The Extraction of 3D Shape from Texture and Shading in the Human Brain

Svetlana S. Georgieva1, James T. Todd2, Ronald Peeters3 and Guy A. Orban1

1 Laboratorium voor Neuro- en Psychofysiologie, Katholieke Universiteit Leuven School of Medicine, Campus Gasthuisberg, B-3000 Leuven, Belgium, 2 Department of Psychology, The Ohio State University, Columbus, OH 43210, USA, 3 Department of Radiology, Universitair Ziekenhuis Gasthuisberg, UZ Gasthuisberg, B-3000 Leuven, Belgium

Address correspondence to Prof. Dr Guy A. Orban, Laboratorium voor Neuro- en Psychofysiologie, O&N2, Herestraat 49, bus 1021, Katholieke Universiteit Leuven School of Medicine, Campus Gasthuisberg, B-3000 Leuven, Belgium. Email: guy.orban{at}med.kuleuven.be.

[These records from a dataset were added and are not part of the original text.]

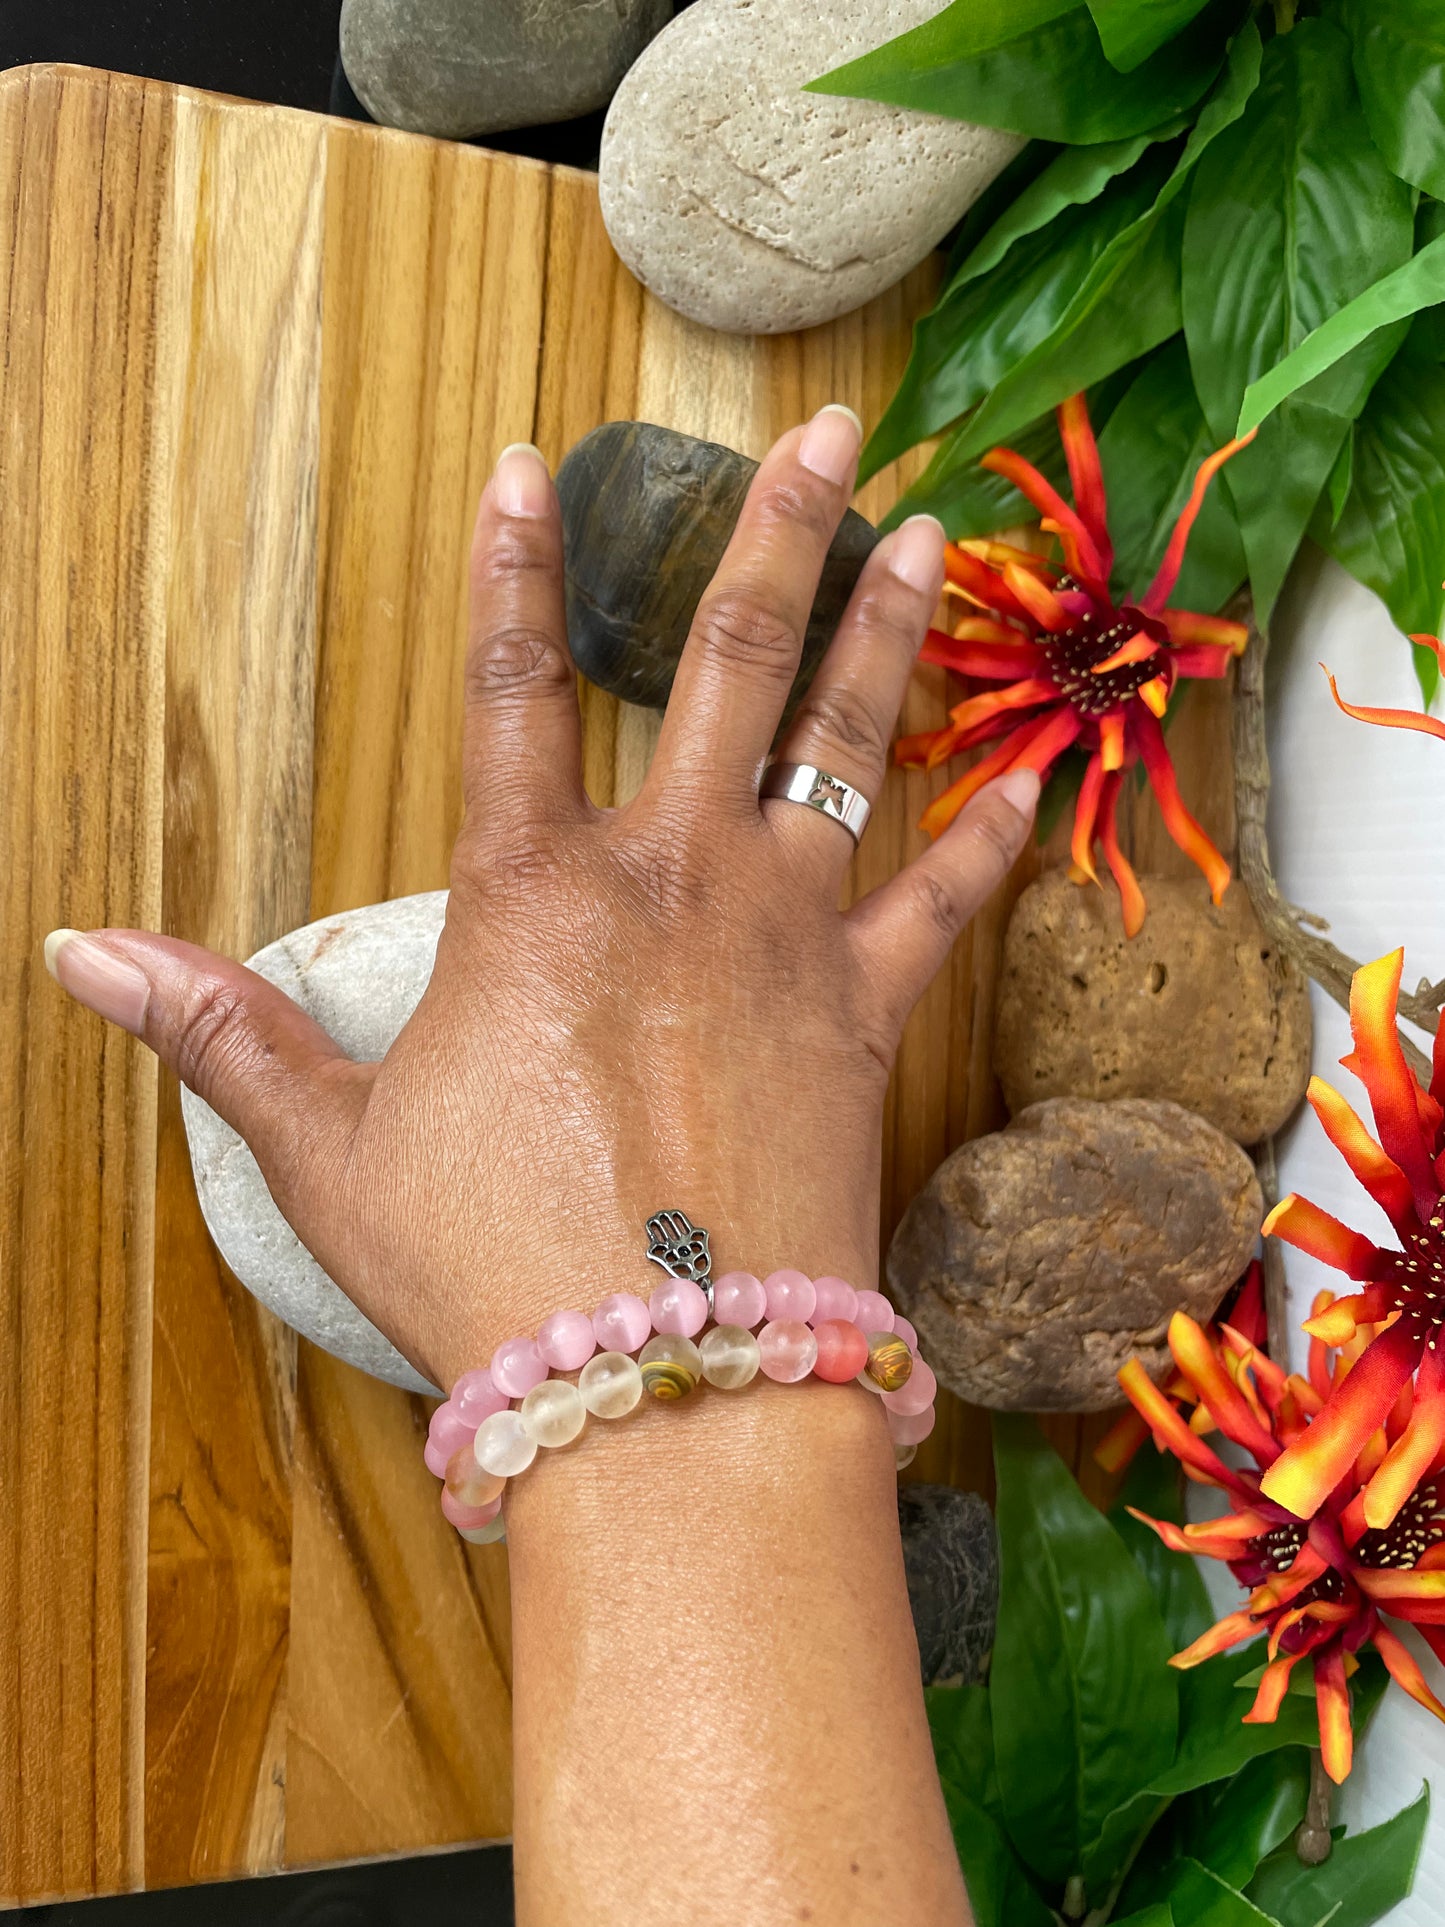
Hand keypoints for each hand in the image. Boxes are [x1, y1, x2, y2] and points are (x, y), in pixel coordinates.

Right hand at [45, 407, 1037, 1391]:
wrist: (666, 1385)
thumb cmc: (490, 1266)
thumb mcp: (328, 1145)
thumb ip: (220, 1029)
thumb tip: (82, 950)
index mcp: (535, 896)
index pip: (511, 689)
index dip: (510, 569)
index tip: (525, 466)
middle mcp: (674, 884)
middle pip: (729, 667)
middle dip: (773, 533)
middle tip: (822, 432)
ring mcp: (786, 942)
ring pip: (848, 747)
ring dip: (886, 634)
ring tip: (924, 539)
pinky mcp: (866, 1020)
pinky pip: (942, 906)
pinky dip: (989, 838)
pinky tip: (1034, 774)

We used functional magnetic resonance imaging to investigate the human cortical areas involved in processing 3-dimensional (3D) shape from texture (SfT) and shading. The stimuli included monocular images of randomly shaped 3D surfaces and a wide variety of 2-dimensional (2D) controls. The results of both passive and active experiments reveal that the extraction of 3D SfT involves the bilateral caudal inferior temporal gyrus (caudal ITG), lateral occipital sulcus (LOS) and several bilateral sites along the intraparietal sulcus. These areas are largely consistent with those involved in the processing of 3D shape from motion and stereo. The experiments also demonstrate, however, that the analysis of 3D shape from shading is primarily restricted to the caudal ITG areas. Additional results from psychophysical experiments reveal that this difference in neuronal substrate cannot be explained by a difference in strength between the 2 cues. These results underscore the importance of the posterior part of the lateral occipital complex for the extraction of visual 3D shape information from all depth cues, and they suggest strongly that the importance of shading is diminished relative to other cues for the analysis of 3D shape in parietal regions.